The other half of TSR, is equally as impressive as the first half, with another dose of passionate and quality tracks. The last four tracks however seem to even more dive into themes of time and regret, especially with “It might be time”. The album finally concluded with One More Hour, similar to how the record began, reflects how time slowly dwindles and when putting things off too long happenings will inevitably come sooner than one thinks, until there is only “One More Hour”, till it is completely over.

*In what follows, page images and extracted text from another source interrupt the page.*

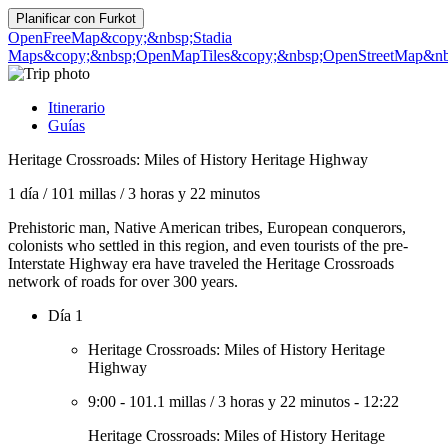
Planificar con
Furkot
OpenFreeMap
&copy;&nbsp;Stadia
Maps
&copy;&nbsp;OpenMapTiles
&copy;&nbsp;OpenStreetMap&nbs
Itinerario
Guías
Heritage Crossroads: Miles of History Heritage Highway
1 día
/
101 millas
/
3 horas y 22 minutos
Prehistoric man, Native American tribes, European conquerors,
colonists who settled in this region, and even tourists of the pre-
Interstate Highway era have traveled the Heritage Crossroads
network of roads for over 300 years.
Día 1
Heritage Crossroads: Miles of History Heritage
Highway
9:00
-
101.1 millas
/
3 horas y 22 minutos
-
12:22
Heritage Crossroads: Miles of History Heritage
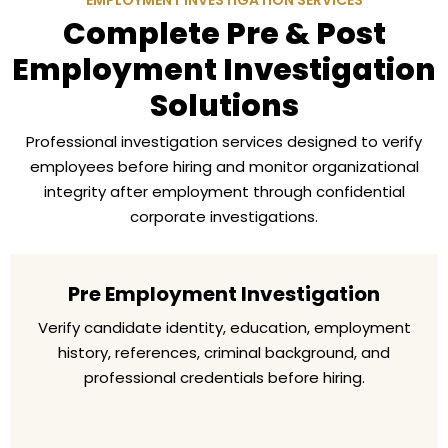
EMPLOYMENT INVESTIGATION SERVICES
Complete Pre & Post
Employment Investigation
Solutions
Professional investigation services designed to verify
employees before hiring and monitor organizational
integrity after employment through confidential
corporate investigations.
Pre Employment Investigation
Verify candidate identity, education, employment
history, references, criminal background, and
professional credentials before hiring.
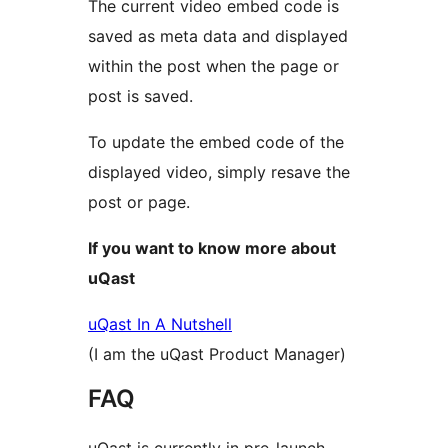
The current video embed code is
saved as meta data and displayed
within the post when the page or
post is saved.
To update the embed code of the
displayed video, simply resave the
post or page.
If you want to know more about
uQast
uQast In A Nutshell
(I am the uQast Product Manager)
FAQ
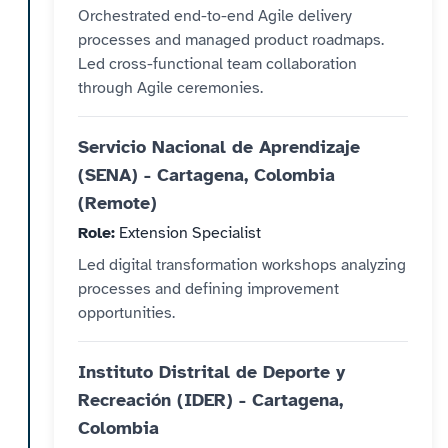
Orchestrated end-to-end Agile delivery
processes and managed product roadmaps.
Led cross-functional team collaboration
through Agile ceremonies.
Servicio Nacional de Aprendizaje
(SENA) - Cartagena, Colombia
(Remote)
Role:
Extension Specialist
Led digital transformation workshops analyzing
processes and defining improvement
opportunities.
Instituto Distrital de Deporte y
Recreación (IDER) - Cartagena,
Colombia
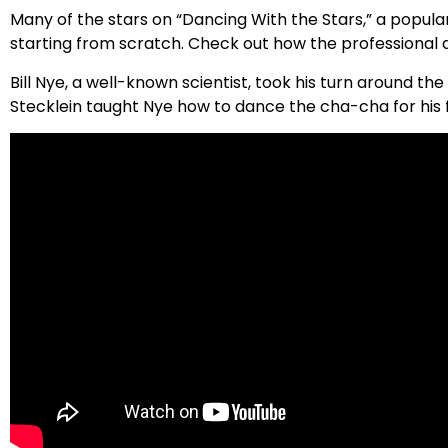
Many of the stars on “Dancing With the Stars,” a popular
starting from scratch. Check out how the professional d
Bill Nye, a well-known scientist, took his turn around t
Stecklein taught Nye how to dance the cha-cha for his 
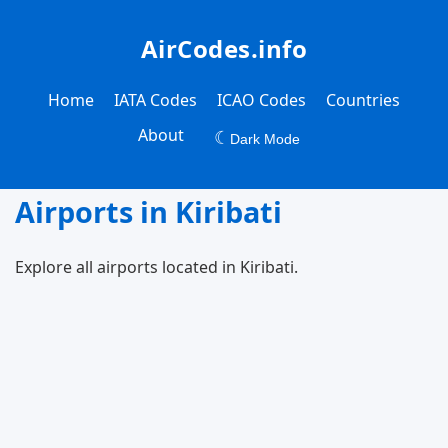
AirCodes.info
Home
IATA Codes
ICAO Codes
Countries
About
☾
Dark Mode
Airports in Kiribati
Explore all airports located in Kiribati.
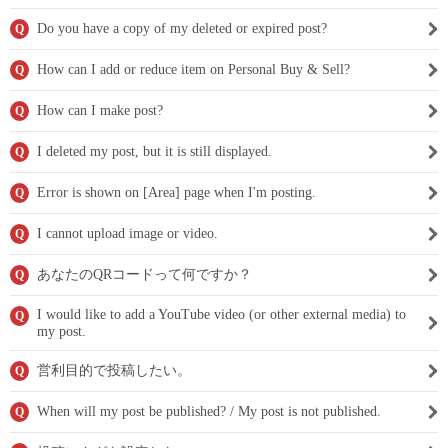
Do you have a copy of my deleted or expired post?
Q
How can I add or reduce item on Personal Buy & Sell?
Q
How can I make post?
Q
I deleted my post, but it is still displayed.
Q
Error is shown on [Area] page when I'm posting.
Q
I cannot upload image or video.
Q
あなたのQRコードって何ですか？
Q
I would like to add a YouTube video (or other external media) to
Q
my post.
営利目的で投稿したい。
Q
When will my post be published? / My post is not published.
Q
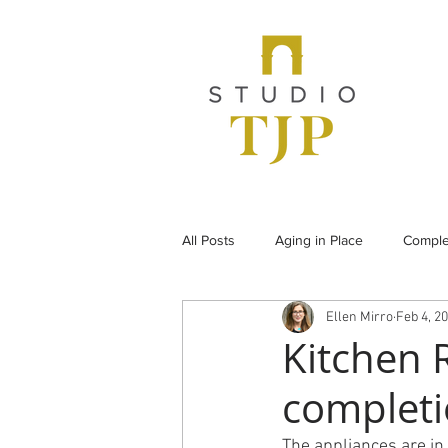
All Posts
Aging in Place
Comple
Ellen Mirro
Feb 4, 2
From the Archives
Historic Pr
Kitchen R
completi
Under Construction
Universal
The appliances are in 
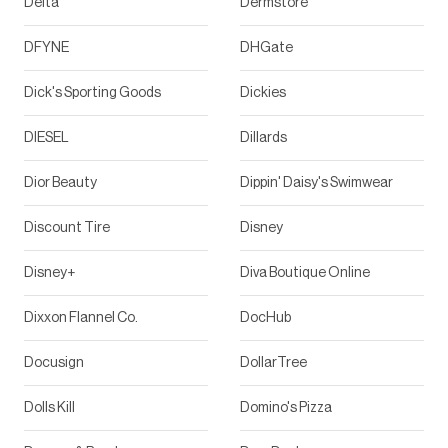
Delta
Dermstore
DFYNE
DHGate
Dick's Sporting Goods
Dickies
DIESEL
Dillards
Dior Beauty
Dippin' Daisy's Swimwear
Discount Tire
Disney
Disney+
Diva Boutique Online
Dixxon Flannel Co.
DocHub
Docusign
DollarTree
Dolls Kill
Domino's Pizza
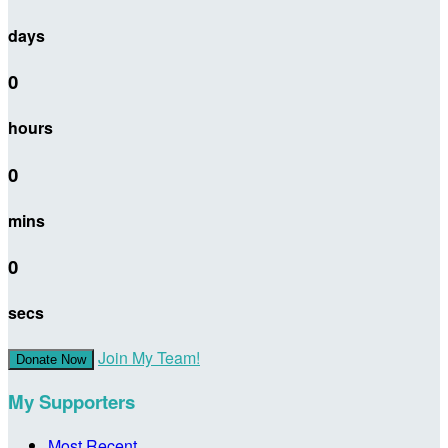
days
0
hours
0
mins
0
secs
Join My Team!
Donate Now
My Supporters
Most Recent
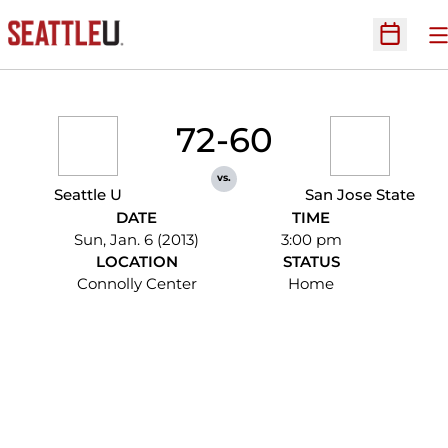
O
Open Sc
72-60
vs.
Seattle U
San Jose State
DATE
TIME
Sun, Jan. 6 (2013)
3:00 pm
LOCATION
STATUS
Connolly Center
Home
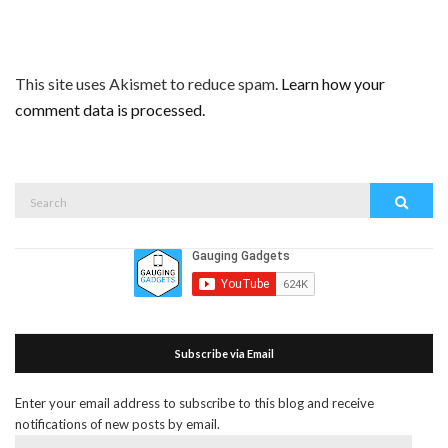
This site uses Akismet to reduce spam.
Learn how your
comment data is processed.
Search
Search
for:
Subscribe via Email
Enter your email address to subscribe to this blog and receive
notifications of new posts by email.
Email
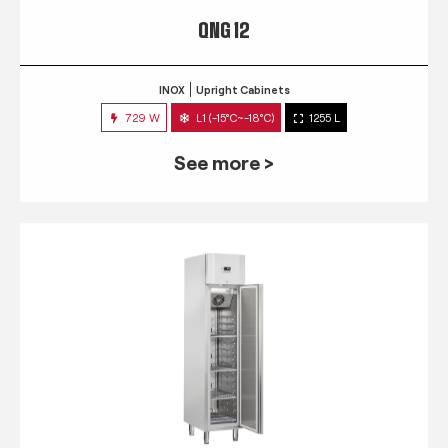
QNG 12
INOX
Upright Cabinets
729 W
L1 (-15°C~-18°C)
1255 L
See more >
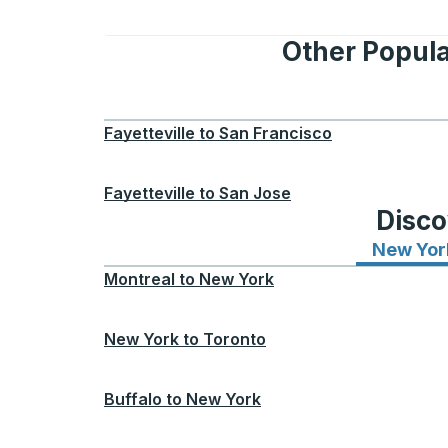
Other Popula
Fayetteville
to
San Francisco
Fayetteville
to
San Jose
Disco
New Yor
Montreal
to
New York
New York
to
Toronto
Buffalo
to
New York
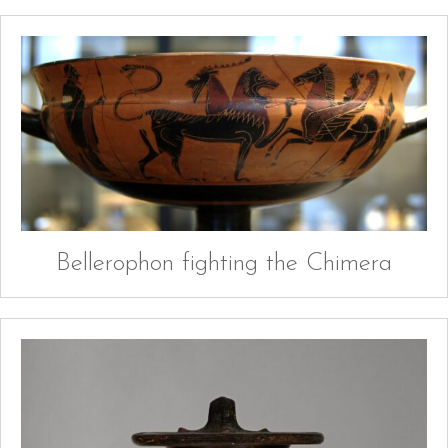
Bellerophon fighting the Chimera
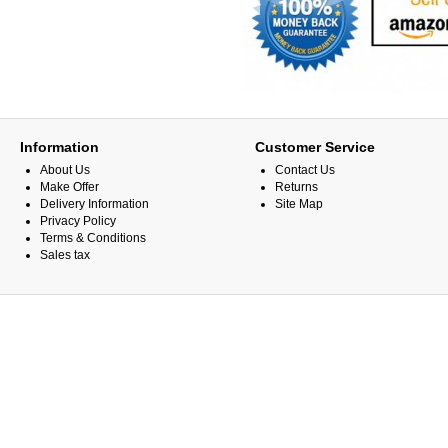
Information
Customer Service
About Us
Contact Us
Make Offer
Returns
Delivery Information
Site Map
Privacy Policy
Terms & Conditions
Sales tax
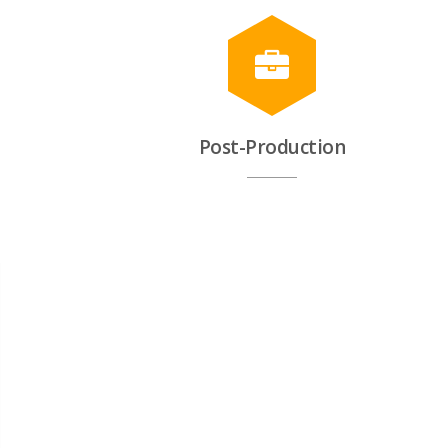
Post-Production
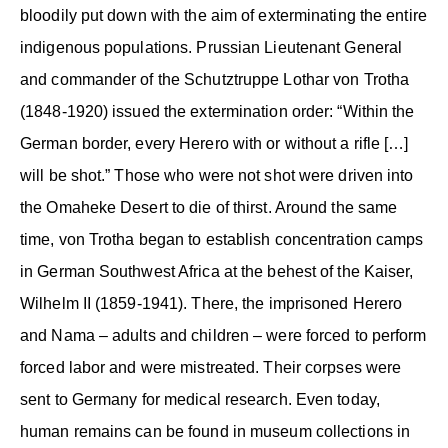
bloodily put down with the aim of exterminating the entire
indigenous populations. Prussian Lieutenant General
and commander of the Schutztruppe Lothar von Trotha
(1848-1920) issued the extermination order: “Within the
German border, every Herero with or without a rifle […]
will be shot.” Those who were not shot were driven into
the Omaheke Desert to die of thirst. Around the same
time, von Trotha began to establish concentration camps
in German Southwest Africa at the behest of the Kaiser,
Wilhelm II (1859-1941). There, the imprisoned Herero
and Nama – adults and children – were forced to perform
forced labor and were mistreated. Their corpses were
sent to Germany for medical research. Even today,
human remains can be found in museum collections in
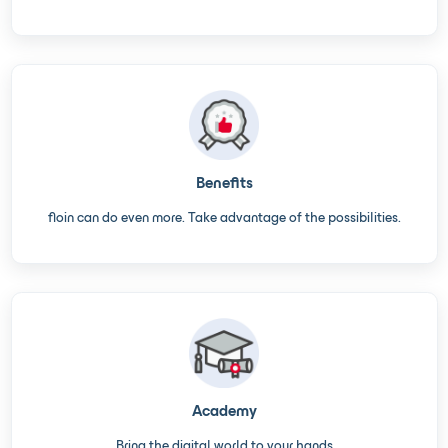
Benefits
floin can do even more. Take advantage of the possibilities.
Academy
Bring the digital world to your hands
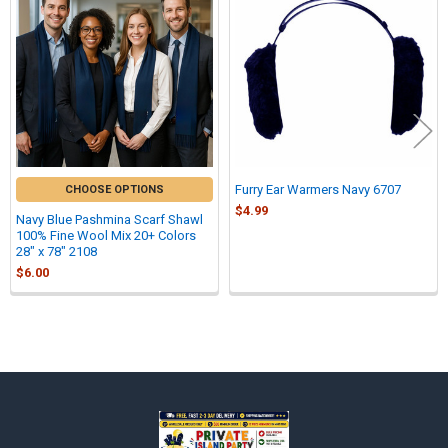
Related
Products
Furry Ear Warmers Navy 6707
CHOOSE OPTIONS
$4.99
Navy Blue Pashmina Scarf Shawl
100% Fine Wool Mix 20+ Colors
28" x 78" 2108
$6.00
Sidebar
Footer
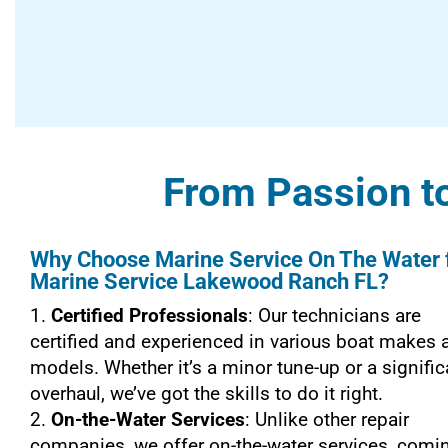
From Passion to
Why Choose Marine Service On The Water 
Marine Service Lakewood Ranch FL?
Certified Professionals
: Our technicians are
certified and experienced in various boat makes 
models. Whether it’s a minor tune-up or a signific
overhaul, we’ve got the skills to do it right.
On-the-Water Services
: Unlike other repair
companies, we offer on-the-water services, comi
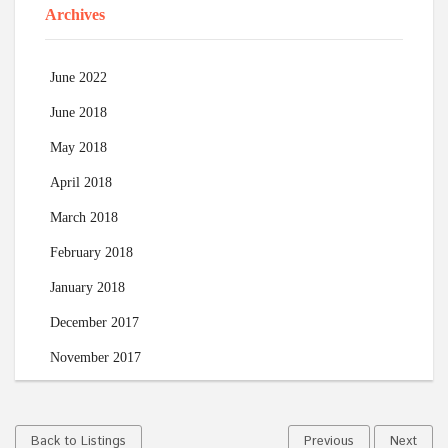
Archives
June 2022
June 2018
May 2018
April 2018
March 2018
February 2018
January 2018
December 2017
November 2017
Back to Listings
Previous
Next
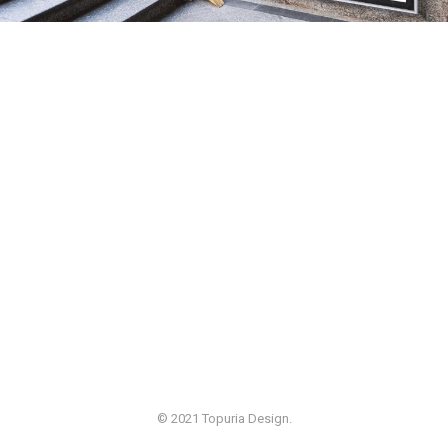
© 2021 Topuria Design.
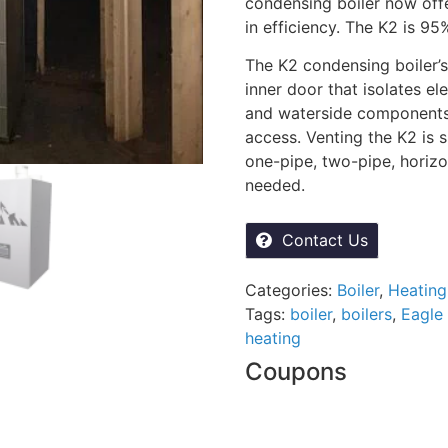
condensing boiler now off
in efficiency. The K2 is 95
The K2 condensing boiler’s
inner door that isolates e
and waterside components, 
access. Venting the K2 is 
one-pipe, two-pipe, horizon
needed.
Contact Us
Categories:
Boiler
,
Heating
Tags:
boiler
,
boilers
,
Eagle 
heating
Coupons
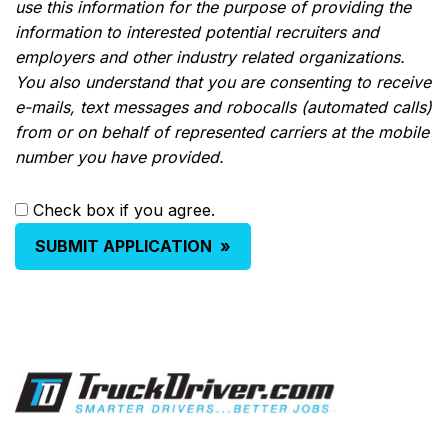
use this information for the purpose of providing the
information to interested potential recruiters and
employers and other industry related organizations.
You also understand that you are consenting to receive
e-mails, text messages and robocalls (automated calls)
from or on behalf of represented carriers at the mobile
number you have provided.
Check box if you agree.
SUBMIT APPLICATION
»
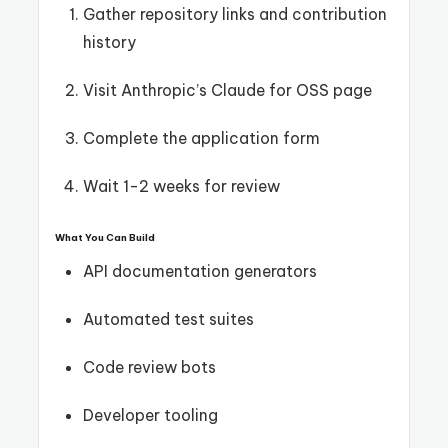
Gather repository links and contribution
history
Visit Anthropic’s Claude for OSS page
Complete the application form
Wait 1-2 weeks for review
What You Can Build
API documentation generators
Automated test suites
Code review bots
Developer tooling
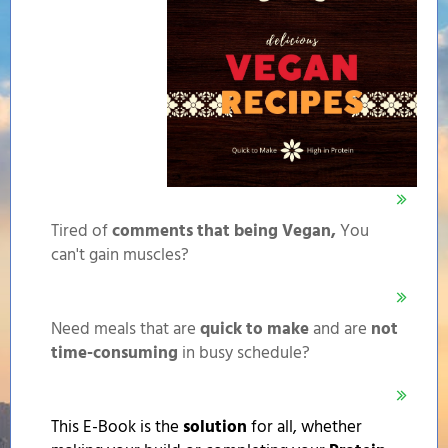
Tired of
comments that being Vegan,
You
can't gain muscles?
Need meals that are
quick to make
and are
not
time-consuming
in busy schedule?
This E-Book is the
solution
for all, whether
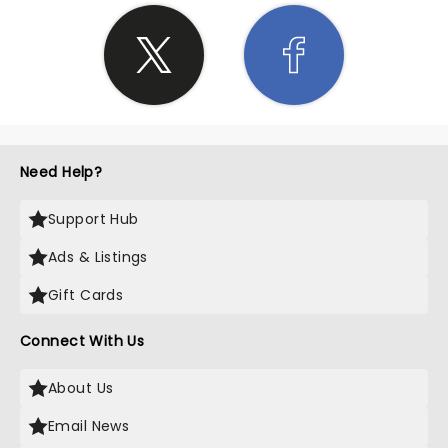
Need Help?
Support Hub
Ads & Listings
Gift Cards
Connect With Us
About Us
Email News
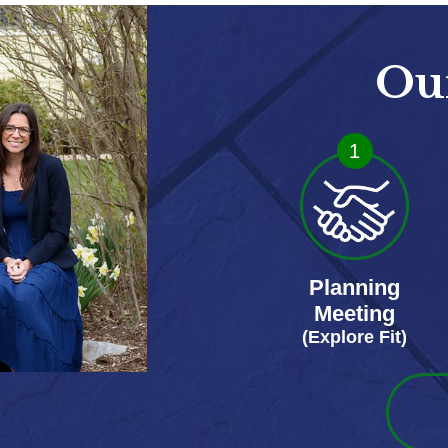
Ou
1
Planning
Meeting
(Explore Fit)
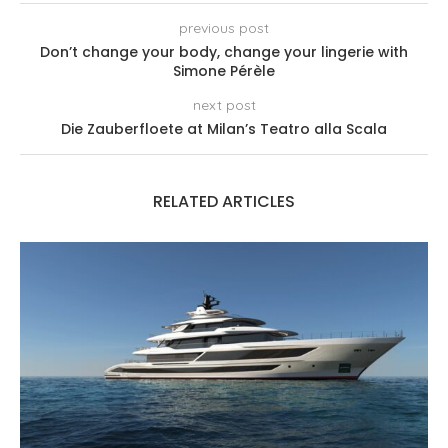
previous post
Don’t change your body, change your lingerie with
Simone Pérèle
next post
Die Zauberfloete at Milan’s Teatro alla Scala
RELATED ARTICLES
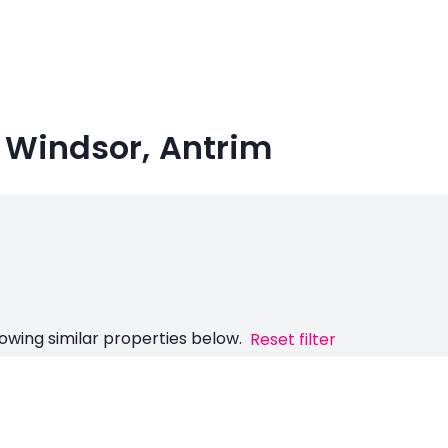
 Windsor, Antrim
owing similar properties below.
Reset filter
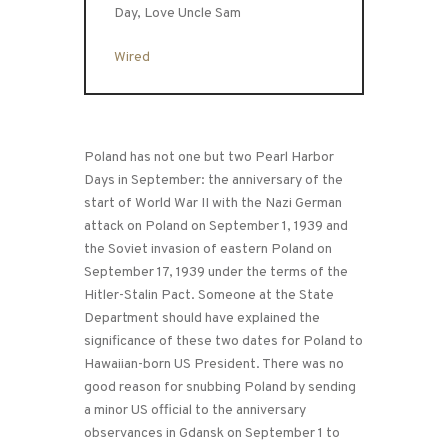
Day, Love Uncle Sam
Wired
Poland has not one but two Pearl Harbor
Days in September: the anniversary of the
start of World War II with the Nazi German
attack on Poland on September 1, 1939 and
the Soviet invasion of eastern Poland on
September 17, 1939 under the terms of the
Hitler-Stalin Pact. Someone at the State
Department should have explained the
significance of these two dates for Poland to
Hawaiian-born US President. There was no
good reason for snubbing Poland by sending
a minor US official to the anniversary
observances in Gdansk on September 1 to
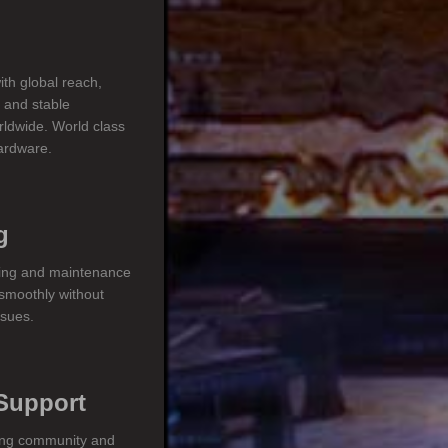
ith global reach,
s and stable
rldwide. World class
hardware.
g
ring and maintenance
smoothly without
ssues.
Support
ing community and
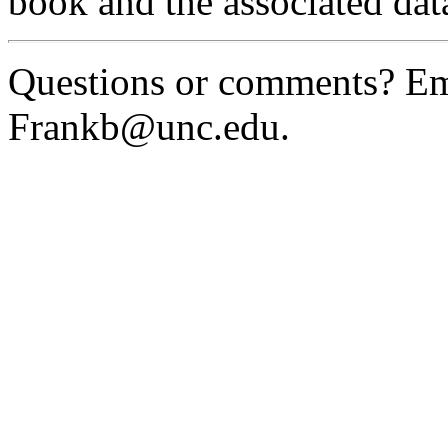
book and the associated data 
Questions or comments? Em
Frankb@unc.edu.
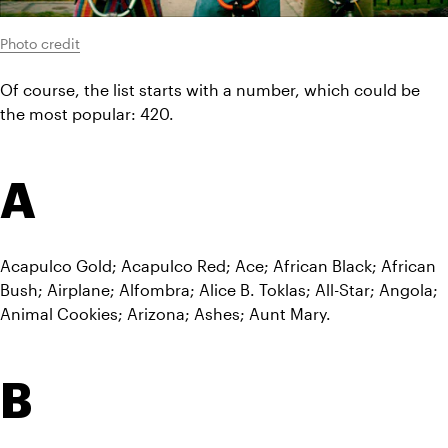
Photo credit
Of course, the list starts with a number, which could be 
the most popular: 420.
A
Acapulco Gold; Acapulco Red; Ace; African Black; African 
Bush; Airplane; Alfombra; Alice B. Toklas; All-Star; Angola; 
Animal Cookies; Arizona; Ashes; Aunt Mary.
B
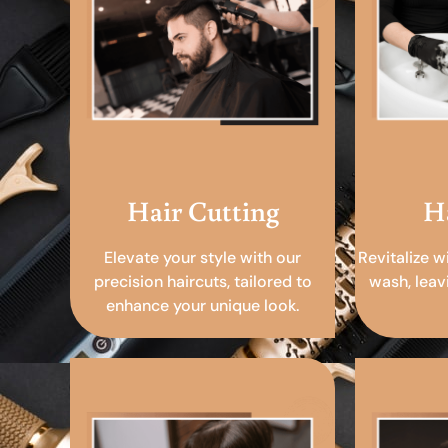
Hair Cutting
H
Elevate your style with our
Revitalize w
precision haircuts, tailored to
wash, leav
enhance your unique look.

I enjoyed The Slow Rush quite a bit its not an incredibly revolutionary and radical project, but is very effective in presenting varied, consistent and overall finely tuned songs . That have enough pizzazz and accessible features to go around. It is the result and outcome of Kevin Parker’s efforts both in the studio and touring, that includes some of the most quality and refreshing pop songs of the year, that challenges the listener through the words and music. Tame Impala is bringing back, pop music that boasts good musicianship, that is both enjoyable and effective. Just like when reading a good book, how every chapter seems to get better and better, so it is with the progression of Tame Impala. Strictly speaking he is still on track.

If you have arrived here at the end, you deserve some sort of an award 🏆
3 Comments
Feb 14, 2020
3 years?
Feb 15, 2020
Great review, I hope to write something as good as this, reflecting my opinion on this album. Tame Impala is a great artist to have as a favorite, it's exciting to hear his progression from each record. I wasn't as big on this one, but I'll be returning to it often, and that could change.
Feb 15, 2020
@Matty so kind of you, I’ve been actually anticipating what you have to say about it! I’ll be on the lookout for that. Indeed, an artists progression is something I try to highlight and pinpoint in my reviews.